What I found was to say the least surprising. As I scraped, the top of what I quickly identified as a Roman centurion' s helmet emerged, a galea it is called. Years of teaching Roman history had not gone to waste.All that was missing was the plume of feathers or horse hair that adorns this fabled headgear.
What followed was astonishing. The helmet began to move. It surged up toward me and as far as I could tell contained a head, not so much a skull but a head for there were signs of life in the dark eyes glittering above the cheek plates. But what shook me and still shakes me as I tap these words on to the screen, was that a neck, shoulders and torso followed rising in the air in front of me, thighs, legs, booted feet and all, until the figure a Roman centurion stood before me. The chap breathed heavily with the exertion or possibly, for his body language was unmistakeably aggressive, with suppressed anger.
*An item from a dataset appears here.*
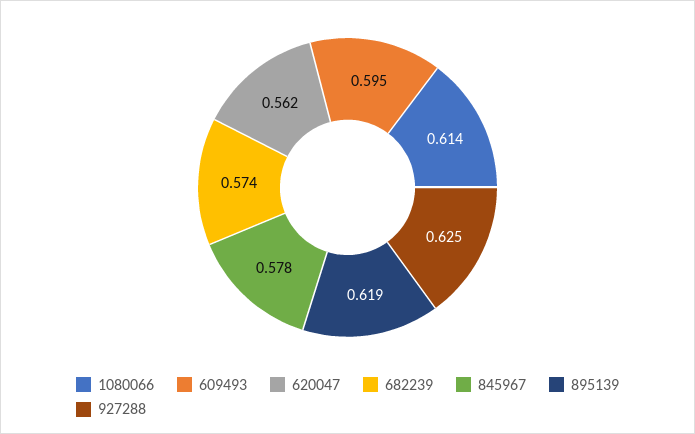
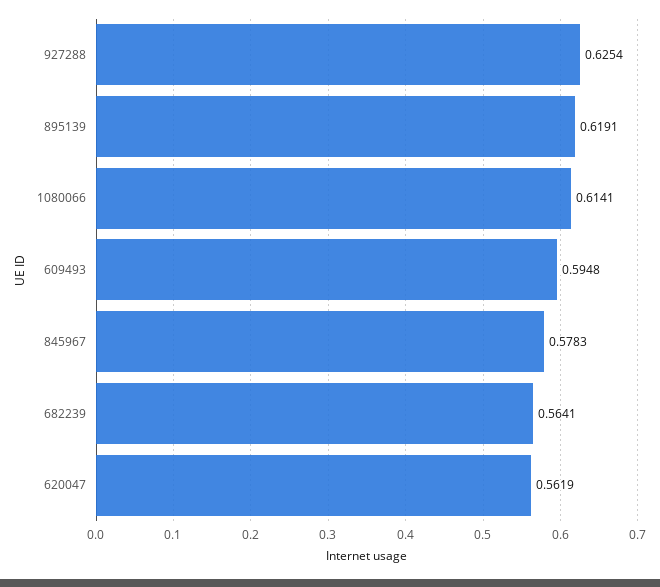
682239: 0.574 -> 0.5641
He began to speak from the moment he emerged from his subterranean resting place. It didn't take me long to realise that he was speaking in Latin. My knowledge of Classical Latin
did not prepare me for the stream of words which came from the mouthpiece of his helmet. They sounded a bit like modern Italian and I soon began too understand them. His rage was mingled with grief. It seemed that he had had a girlfriend, a local British girl, who had lost her life, when Boudicca romantically known as Boadicea, Queen of the Iceni, had razed to the ground the town of Camulodunum, today's Colchester.
" I detest this miserable bog of a country. I detest its mean and savage inhabitants, their drunkenness and stupidity.And I want to go home. And that is precisely where I am going now...Without a further word he walked stiffly down the path, into a mist which had begun to encroach from the edge of the heath.
I followed for a while but soon he was lost to view. When I returned the hole from which he had emerged with such vigour seemed much smaller. Foxes or badgers might find it useful I thought. Meanwhile, what to do? I shouldered the metal detector, pocketed the trowel and made my way back to my car. Should I tell the police? Or the local museum? They wouldn't believe me. Who would? Would you? I went home and made myself a cup of tea. Eventually I ditched the metal detector.